Back to coal, Walter says he firmly believes, "The world has to have coal. In this country, 56-percent of the electricity is produced from burning coal, so it's going to be mined. High seams, low seams, big company or little company, they will all still need equipment.

"I can see the number of miners, the number of mines, and the number of companies dropping, but even now they're producing more coal than they ever did. That still takes machines to transport people and supplies in and out, and it's not feasible for every mine to lay miles and miles of track. They need rubber-tired carriers, and that's our specialty, our niche."

His company's name was officially changed to Damascus Corporation in 1995. Visitors to Walter's office adjoining the plant will quickly note that it's always occupied by two - Walter and Maxine, a German Shepherd who instantly greets everyone entering despite a gentle admonition from Walter to refrain. Maxine dozes, overflowing a stuffed chair, close behind Walter's desk chair. "I've always had a dog at work. In 1980 I lost my Doberman. It was around Christmastime. I had been talking about getting another dog and that, when I did, it was going to be a German Shepherd. One evening about 5:30, I went up to the office and found It full of people-and a 6-week-old German Shepherd. All the employees had taken up a collection and bought this dog for me. They had pizza and everything, and we had a big Christmas party right there in the office.

"In the past, I always left my dog at the shop as a sort of guard dog. But Max was too young to be left there by herself, so I took her home.
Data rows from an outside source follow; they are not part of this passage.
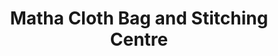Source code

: ---
title: "Matha Cloth Bag and Stitching Centre"
url: /thiruvananthapuram/matha-cloth-bag-and-stitching-centre/
shop: shop
---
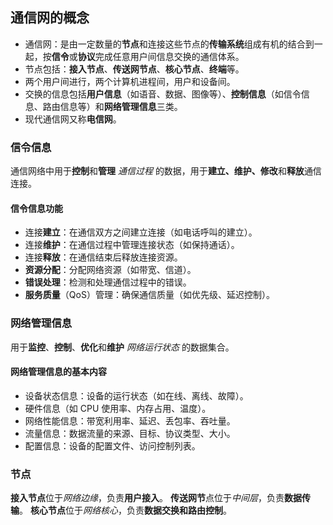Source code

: ## 通信网的概念
- 通信网：是由一定数量的**节点**和连接这些节点的**传输系统**组成有机的结合到一起，按**信令**或**协议**完成任意用户间信息交换的通信体系。
- 节点包括：**接入节点**、**传送网节点**、**核心节点**、**终端**等。
- 两个用户间进行，两个计算机进程间，用户和设备间。
- 交换的信息包括**用户信息**（如语音、数据、图像等）、**控制信息**（如信令信息、路由信息等）和**网络管理信息**三类。
- 现代通信网又称**电信网**。
### 信令信息
通信网络中用于**控制**和**管理** *通信过程* 的数据，用于**建立、维护、修改**和**释放**通信连接。
#### 信令信息功能
- 连接**建立**：在通信双方之间建立连接（如电话呼叫的建立）。
- 连接**维护**：在通信过程中管理连接状态（如保持通话）。
- 连接**释放**：在通信结束后释放连接资源。
- **资源分配**：分配网络资源（如带宽、信道）。
- **错误处理**：检测和处理通信过程中的错误。
- **服务质量**（QoS）管理：确保通信质量（如优先级、延迟控制）。
### 网络管理信息
用于**监控**、**控制**、**优化**和**维护** *网络运行状态* 的数据集合。
#### 网络管理信息的基本内容
- 设备状态信息：设备的运行状态（如在线、离线、故障）。
- 硬件信息（如 CPU 使用率、内存占用、温度）。
- 网络性能信息：带宽利用率、延迟、丢包率、吞吐量。
- 流量信息：数据流量的来源、目标、协议类型、大小。
- 配置信息：设备的配置文件、访问控制列表。
### 节点
**接入节点**位于*网络边缘*，负责**用户接入**。
**传送网节**点位于*中间层*，负责**数据传输**。
**核心节点**位于*网络核心*，负责**数据交换和路由控制**。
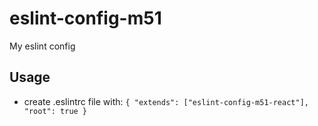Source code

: # eslint-config-m51
My eslint config


## Usage

* create .eslintrc file with: `{ "extends": ["eslint-config-m51-react"], "root": true }`
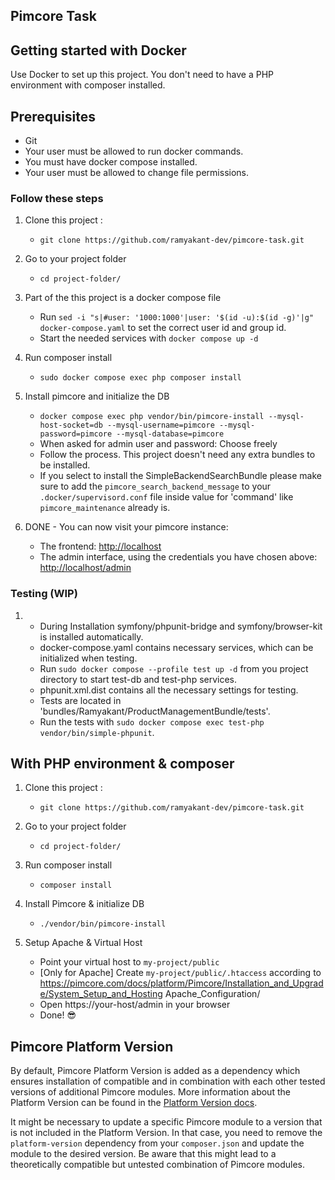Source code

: ## Pimcore Task

## Getting started with Docker

Use Docker to set up this project. You don't need to have a PHP environment with composer installed.

## Prerequisites

* Git 
* Your user must be allowed to run docker commands.
* You must have docker compose installed.
* Your user must be allowed to change file permissions.

### Follow these steps
1. Clone this project : 
    * `git clone https://github.com/ramyakant-dev/pimcore-task.git`

2. Go to your project folder 
    * `cd project-folder/`

3. Part of the this project is a docker compose file
    * Run `sed -i "s|#user: '1000:1000'|user: '$(id -u):$(id -g)'|g" docker-compose.yaml` to set the correct user id and group id.
    * Start the needed services with `docker compose up -d`

4. Run composer install 
    * `sudo docker compose exec php composer install`

5. Install pimcore and initialize the DB
    * `docker compose exec php vendor/bin/pimcore-install --mysql-host-socket=db --mysql-username=pimcore --mysql-password=pimcore --mysql-database=pimcore`
    * When asked for admin user and password: Choose freely
    * Follow the process. This project doesn't need any extra bundles to be installed.
    * If you select to install the SimpleBackendSearchBundle please make sure to add the `pimcore_search_backend_message` to your `.docker/supervisord.conf` file inside value for 'command' like `pimcore_maintenance` already is.

6. DONE - You can now visit your pimcore instance:
    * The frontend: <http://localhost>
    * The admin interface, using the credentials you have chosen above: <http://localhost/admin>

### Testing (WIP)
1. 
    * During Installation symfony/phpunit-bridge and symfony/browser-kit is installed automatically.
    * docker-compose.yaml contains necessary services, which can be initialized when testing.
    * Run `sudo docker compose --profile test up -d` from you project directory to start test-db and test-php services. 
    * phpunit.xml.dist contains all the necessary settings for testing. 
    * Tests are located in 'bundles/Ramyakant/ProductManagementBundle/tests'.
    * Run the tests with `sudo docker compose exec test-php vendor/bin/simple-phpunit`.

## With PHP environment & composer

1. Clone this project : 
    * `git clone https://github.com/ramyakant-dev/pimcore-task.git`

2. Go to your project folder 
    * `cd project-folder/`

3. Run composer install 
    * `composer install`

4. Install Pimcore & initialize DB
    * `./vendor/bin/pimcore-install`

5. Setup Apache & Virtual Host 
    * Point your virtual host to `my-project/public`
    * [Only for Apache] Create `my-project/public/.htaccess` according to https://pimcore.com/docs/platform/Pimcore/Installation_and_Upgrade/System_Setup_and_Hosting Apache_Configuration/ 
    * Open https://your-host/admin in your browser
    * Done! 😎

## Pimcore Platform Version
By default, Pimcore Platform Version is added as a dependency which ensures installation of compatible and in combination 
with each other tested versions of additional Pimcore modules. More information about the Platform Version can be found in the 
[Platform Version docs](https://github.com/pimcore/platform-version). 

It might be necessary to update a specific Pimcore module to a version that is not included in the Platform Version.
In that case, you need to remove the `platform-version` dependency from your `composer.json` and update the module to
the desired version.
Be aware that this might lead to a theoretically compatible but untested combination of Pimcore modules.
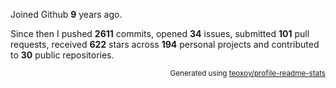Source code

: Joined Github **9** years ago.

Since then I pushed **2611** commits, opened **34** issues, submitted **101** pull requests, received **622** stars across **194** personal projects and contributed to **30** public repositories.

<p align="right"><sub>Generated using <a href="https://github.com/marketplace/actions/profile-readme-stats">teoxoy/profile-readme-stats</a></sub></p>
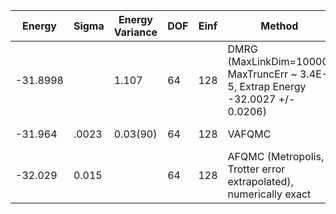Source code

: | Energy   | Sigma | Energy Variance | DOF | Einf | Method                                                       | Reference |
|----------|-------|-----------------|-----|------|--------------------------------------------------------------|-----------|
| -31.8998 |       | 1.107           | 64  | 128  | DMRG (MaxLinkDim=10000, MaxTruncErr ~ 3.4E-5, Extrap Energy -32.0027 +/- 0.0206) | TODO: ask Max |
| -31.964  | .0023 | 0.03(90)        | 64  | 128  | VAFQMC                                                       | TODO: This is from Sorella and this is not public git-scm.sissa.it:TurboLattice/HST_AAD/example/8x8/U8/muf4/open/b4n |
| -32.029  | 0.015 |                 | 64  | 128  | AFQMC (Metropolis, Trotter error extrapolated), numerically exact | [code](https://github.com/yyang606/varbench_AFQMC)  |
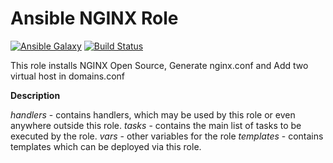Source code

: Ansible NGINX Role
==================

[![Ansible Galaxy](https://img.shields.io/badge/galaxy-nginxinc.nginx-5bbdbf.svg)](https://galaxy.ansible.com/nginxinc/nginx)
[![Build Status](https://travis-ci.org/nginxinc/ansible-role-nginx.svg?branch=master)](https://travis-ci.org/nginxinc/ansible-role-nginx)

This role installs NGINX Open Source, Generate nginx.conf and Add two virtual host in domains.conf

**Description**

*handlers* - contains handlers, which may be used by this role or even anywhere outside this role.
*tasks* - contains the main list of tasks to be executed by the role.
*vars* - other variables for the role
*templates* - contains templates which can be deployed via this role.
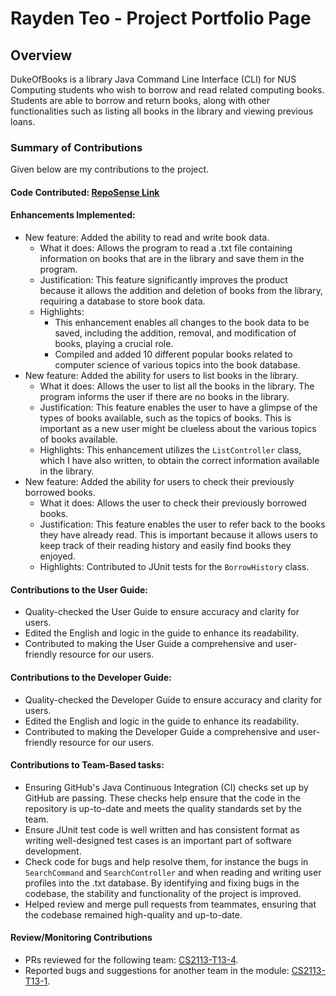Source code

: # Rayden Teo - Project Portfolio Page

## Overview
DukeOfBooks is a library Java Command Line Interface (CLI) for NUS Computing students who wish to borrow and read related computing books. Students are able to borrow and return books, along with other functionalities such as listing all books in the library and viewing previous loans.

### Summary of Contributions
Given below are my contributions to the project.

#### Code Contributed: [RepoSense Link](https://nus-cs2113-ay2223s2.github.io/tp-dashboard/?search=&sort=groupTitle&sortWithin=title&timeframe=commit&mergegroup=&groupSelect=groupByRepos&breakdown=true&checkedFileTypes=docs~functional-code~test-code~other&since=2023-02-17&tabOpen=true&tabType=authorship&tabAuthor=raydent30&tabRepo=AY2223S2-CS2113-F10-4%2Ftp%5Bmaster%5D&authorshipIsMergeGroup=false&authorshipFileTypes=docs~functional-code~test-code&authorshipIsBinaryFileTypeChecked=false&authorshipIsIgnoredFilesChecked=false)

#### Enhancements Implemented:
* New feature: Added the ability to read and write book data.
  * What it does: Allows the program to read a .txt file containing information on books that are in the library and save them in the program.
  * Justification: This feature significantly improves the product because it allows the addition and deletion of books from the library, requiring a database to store book data.
  * Highlights: 
    * This enhancement enables all changes to the book data to be saved, including the addition, removal, and modification of books, playing a crucial role.
    * Compiled and added 10 different popular books related to computer science of various topics into the book database.
* New feature: Added the ability for users to list books in the library.
  * What it does: Allows the user to list all the books in the library. The program informs the user if there are no books in the library.
  * Justification: This feature enables the user to have a glimpse of the types of books available, such as the topics of books. This is important as a new user might be clueless about the various topics of books available.
  * Highlights: This enhancement utilizes the `ListController` class, which I have also written, to obtain the correct information available in the library.
* New feature: Added the ability for users to check their previously borrowed books.
  * What it does: Allows the user to check their previously borrowed books.
  * Justification: This feature enables the user to refer back to the books they have already read. This is important because it allows users to keep track of their reading history and easily find books they enjoyed.
  * Highlights: Contributed to JUnit tests for the `BorrowHistory` class.

#### Contributions to the User Guide:
* Quality-checked the User Guide to ensure accuracy and clarity for users. 
* Edited the English and logic in the guide to enhance its readability. 
* Contributed to making the User Guide a comprehensive and user-friendly resource for our users.

#### Contributions to the Developer Guide:
* Quality-checked the Developer Guide to ensure accuracy and clarity for users.
* Edited the English and logic in the guide to enhance its readability.
* Contributed to making the Developer Guide a comprehensive and user-friendly resource for our users.

#### Contributions to Team-Based tasks:
* Ensuring GitHub's Java Continuous Integration (CI) checks set up by GitHub are passing. These checks help ensure that the code in the repository is up-to-date and meets the quality standards set by the team.
* Ensure JUnit test code is well written and has consistent format as writing well-designed test cases is an important part of software development.
* Check code for bugs and help resolve them, for instance the bugs in `SearchCommand` and `SearchController` and when reading and writing user profiles into the .txt database. By identifying and fixing bugs in the codebase, the stability and functionality of the project is improved.
* Helped review and merge pull requests from teammates, ensuring that the codebase remained high-quality and up-to-date.


#### Review/Monitoring Contributions
* PRs reviewed for the following team: [CS2113-T13-4](https://github.com/nus-cs2113-AY2223S2/tp/pull/3).
* Reported bugs and suggestions for another team in the module: [CS2113-T13-1](https://github.com/raydent30/ped/issues).
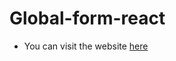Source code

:# Global-form-react
- You can visit the website  [here](https://codesandbox.io/p/sandbox/dz-lesson-10-xcwczs)
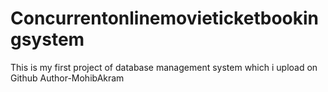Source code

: # Concurrentonlinemovieticketbookingsystem
This is my first project of database management system  which i upload on Github
Author-MohibAkram

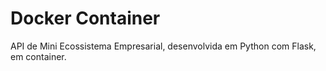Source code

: # Docker Container
API de Mini Ecossistema Empresarial, desenvolvida em Python com Flask, em container.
I put her in a box in the bathroom, wound an alarm clock and put it next to her so the ticking would keep her quiet, not noticing the alarm was on. When it went off at 3:00 a.m., poor Max started screaming. She ended up sleeping with my wife and me to calm down, and she's been home with me every night since (not in the same bed).

"She's a company dog and works a regular five-day week," he laughingly adds.


"I have long been impressed with Walter's uncanny ability to reduce complicated problems to simple engineering solutions."
- David Clonch, S & S Manager, Crusher Operations, 1970's (Left)

"I have known Walter since 1971 and always admired his design talent and skills and his determination to follow through with all of his projects."
- Fred Adkins, S & S Manager, Electrical Engineer, 1970's (Right)

Walter and his wife, Kay, live in an attractive, contemporary home some 150 yards behind the plant. Kay is a nurse practitioner who teaches in the nursing program at East Tennessee State University in Johnson City and works at the Mountain City Extended Hours Clinic in Mountain City, Tennessee.

I've known Walter Stewart for almost 30 years and have watched him develop as a superb designer and fine businessman. And through it all he has remained basically unchanged.

Youthful-looking and pleasant, he is neither reclusive nor gregarious, somewhat shy, yet dignified. His words are often few but, when they are spoken, they carry the weight of good old common sense. In fact, he may be one of the least known founders and owners in the mining machinery manufacturing business.

With his vision and wealth of ability, this tall and lean man is determined to push the art of mine-duty machine design forward, and he will.

It would be naive to believe otherwise.